§ 提示テキスト:

Q.新しいNISA制度は現行のNISA制度とどのような点が異なるのですか。また、新しいNISA制度が始まると、既に現行のNISA制度(一般・つみたて・ジュニアNISA)で保有している商品は、どうなるのでしょうか。

A.令和5年度の税制改正に伴い、現在の「一般NISA」と「つみたてNISA」が令和5年12月31日で終了となります。令和6年からは、新たなNISA制度が導入され、「成長投資枠」と「つみたて投資枠」の二つに分かれます。成長投資枠の年間投資上限額は240万円、つみたて投資枠の年間投資上限額は120万円と定められています。また、これらの新制度は併用が可能で、年間の投資上限額が360万円までとなります。これら二つの制度では、非課税保有期間に制限がなくなり、非課税保有限度額は1億円に設定されました。なお、現行の一般NISAやつみたてNISAで保有している商品は、新しいNISA制度に移管できず、別枠で管理され、非課税措置が適用されます。ジュニアNISAで保有している商品は、非課税期間終了後は継続管理勘定へ自動的に移管され、18歳になるまで非課税で保有することが可能です。

ジュニアNISA制度の概要

Q.ジュニアNISA制度とは、どのような制度ですか。

A.ジュニアNISA制度、正式には「未成年者少額投資非課税制度」と呼ばれるもので、2016年1月からスタートした制度です。この制度は、未成年者が投資を行う際に得られる配当金や譲渡益などを非課税にするものです。それぞれの未成年者は一人一口座のみ開設が可能で、年間の新規投資額の上限は80万円です。この非課税の恩恵を受けることができる期間は最長で5年間と定められていますが、投資を行えるのは2016年から2023年までです。口座の管理は、開設者である未成年者の二親等以内の親族(例えば両親や祖父母)が担います。18歳になるまでは原則として資金の引き出しが制限されていますが、例外的に災害などやむを得ない事由がある場合には非課税での引き出しが可能です。また、令和5年以降は新規に購入することはできませんが、令和6年以降でも、18歳になるまでの間は引き続き非課税で保有できます。そして、その期間が終わっても、新たな非課税投資枠に資産を移管することで、継続して非課税の状態で保有することが可能になります。令和6年以降には、年齢にかかわらず、災害等特別な事由がなくても全額を非課税で引き出すことができます。

§ 作業内容: 提示テキストによると、新しいNISA制度の成長投資枠の年間投資上限額はいくらですか。

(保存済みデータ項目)
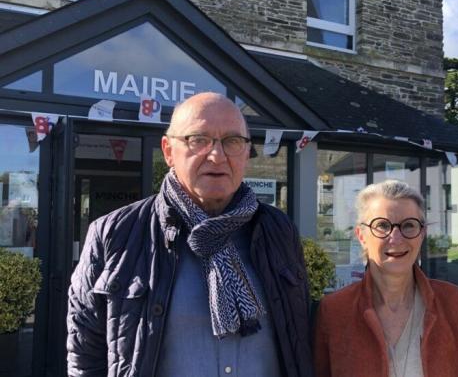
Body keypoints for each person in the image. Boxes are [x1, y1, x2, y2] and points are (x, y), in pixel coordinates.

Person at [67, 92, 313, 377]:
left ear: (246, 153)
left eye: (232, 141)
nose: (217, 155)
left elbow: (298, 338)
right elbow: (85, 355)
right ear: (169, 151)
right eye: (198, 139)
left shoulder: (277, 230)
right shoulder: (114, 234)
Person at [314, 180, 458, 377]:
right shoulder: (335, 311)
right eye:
...
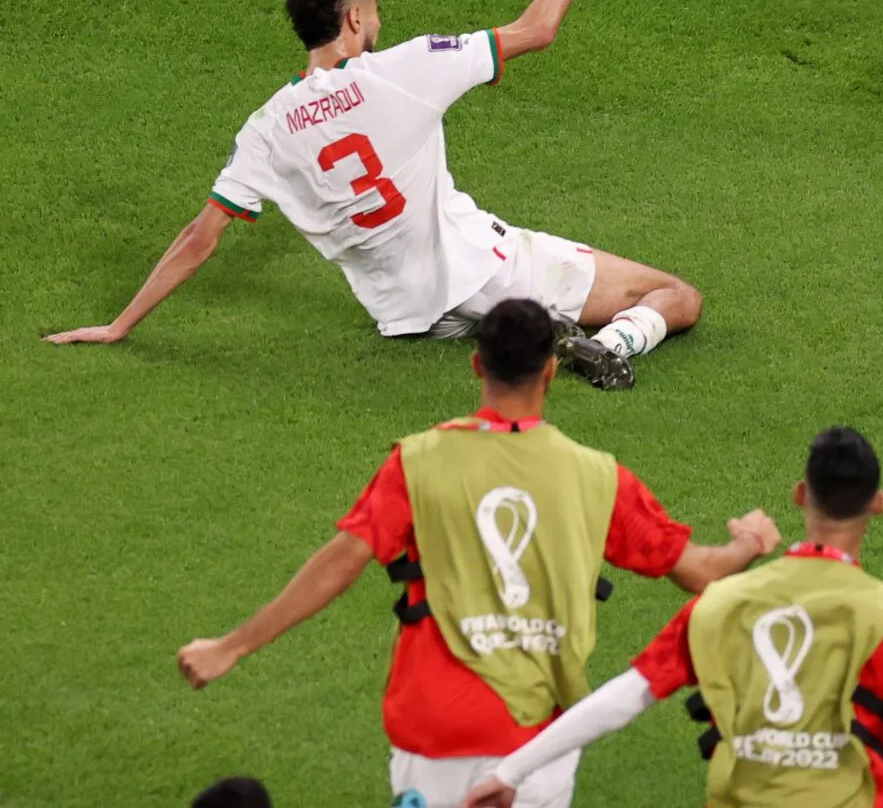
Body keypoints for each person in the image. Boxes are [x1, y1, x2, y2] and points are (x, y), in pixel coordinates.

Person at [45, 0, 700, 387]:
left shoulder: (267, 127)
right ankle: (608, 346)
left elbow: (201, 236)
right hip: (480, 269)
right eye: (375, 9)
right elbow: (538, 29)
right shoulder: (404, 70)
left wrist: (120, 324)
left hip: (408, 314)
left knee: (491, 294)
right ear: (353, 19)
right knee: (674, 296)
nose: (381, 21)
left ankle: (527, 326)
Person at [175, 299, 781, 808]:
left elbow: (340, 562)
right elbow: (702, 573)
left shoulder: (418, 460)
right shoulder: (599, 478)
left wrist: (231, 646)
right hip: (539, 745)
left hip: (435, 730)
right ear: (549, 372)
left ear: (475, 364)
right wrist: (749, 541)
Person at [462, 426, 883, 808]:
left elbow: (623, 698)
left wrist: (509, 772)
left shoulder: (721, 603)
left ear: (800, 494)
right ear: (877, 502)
==
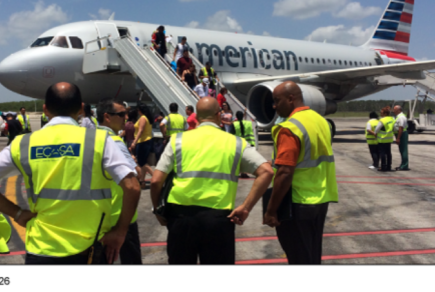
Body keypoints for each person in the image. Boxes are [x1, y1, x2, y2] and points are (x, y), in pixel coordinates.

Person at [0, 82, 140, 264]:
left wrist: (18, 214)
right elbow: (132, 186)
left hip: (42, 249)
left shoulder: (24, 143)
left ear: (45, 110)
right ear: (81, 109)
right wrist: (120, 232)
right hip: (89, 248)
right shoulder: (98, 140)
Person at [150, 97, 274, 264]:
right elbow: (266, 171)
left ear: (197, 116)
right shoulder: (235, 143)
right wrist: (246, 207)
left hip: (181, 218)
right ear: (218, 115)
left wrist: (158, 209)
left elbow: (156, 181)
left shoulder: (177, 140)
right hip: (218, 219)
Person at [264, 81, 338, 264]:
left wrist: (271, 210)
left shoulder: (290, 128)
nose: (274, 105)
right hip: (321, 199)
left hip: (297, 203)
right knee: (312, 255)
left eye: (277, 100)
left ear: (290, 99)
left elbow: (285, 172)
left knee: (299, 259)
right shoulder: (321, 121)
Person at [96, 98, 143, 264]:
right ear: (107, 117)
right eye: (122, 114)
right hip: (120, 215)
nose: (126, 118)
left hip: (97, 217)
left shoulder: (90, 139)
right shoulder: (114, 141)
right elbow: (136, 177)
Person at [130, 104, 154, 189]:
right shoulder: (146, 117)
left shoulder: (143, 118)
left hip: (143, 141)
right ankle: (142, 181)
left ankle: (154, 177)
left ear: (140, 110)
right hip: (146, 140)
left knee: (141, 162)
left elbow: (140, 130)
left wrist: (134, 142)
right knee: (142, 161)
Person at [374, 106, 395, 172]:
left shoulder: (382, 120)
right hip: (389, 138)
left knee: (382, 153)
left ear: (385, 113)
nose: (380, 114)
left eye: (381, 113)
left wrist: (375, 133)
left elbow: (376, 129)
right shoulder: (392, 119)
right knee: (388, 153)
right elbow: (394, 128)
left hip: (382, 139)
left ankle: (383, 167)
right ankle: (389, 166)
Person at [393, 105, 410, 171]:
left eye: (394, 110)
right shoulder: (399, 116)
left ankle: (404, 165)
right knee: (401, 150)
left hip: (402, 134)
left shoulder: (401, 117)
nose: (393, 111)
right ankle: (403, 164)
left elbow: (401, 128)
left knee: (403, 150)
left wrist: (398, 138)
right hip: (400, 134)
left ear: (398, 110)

§ 回答: 240万円です。